ASSIGNMENT:
Print the listing below again from the line that contains "Suporte ao cliente" onward, keeping every line exact and leaving out the lines before it.

DATA FOR ANALYSIS:
- Opening Delimiter -

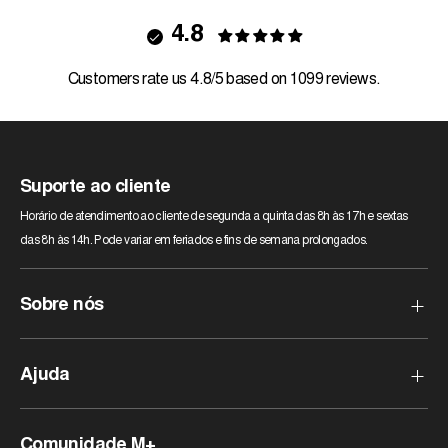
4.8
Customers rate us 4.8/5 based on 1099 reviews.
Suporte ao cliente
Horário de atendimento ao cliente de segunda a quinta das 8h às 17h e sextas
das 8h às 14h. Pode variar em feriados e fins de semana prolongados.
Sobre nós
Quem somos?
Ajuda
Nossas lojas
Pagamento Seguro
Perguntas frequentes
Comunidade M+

- Closing Delimiter -

ANSWER BOX:
Suporte ao cliente
Horário de atendimento ao cliente de segunda a quinta das 8h às 17h e sextas
das 8h às 14h. Pode variar em feriados e fins de semana prolongados.
Sobre nós
Quem somos?
Ajuda
Nossas lojas
Pagamento Seguro
Perguntas frequentes
Comunidade M+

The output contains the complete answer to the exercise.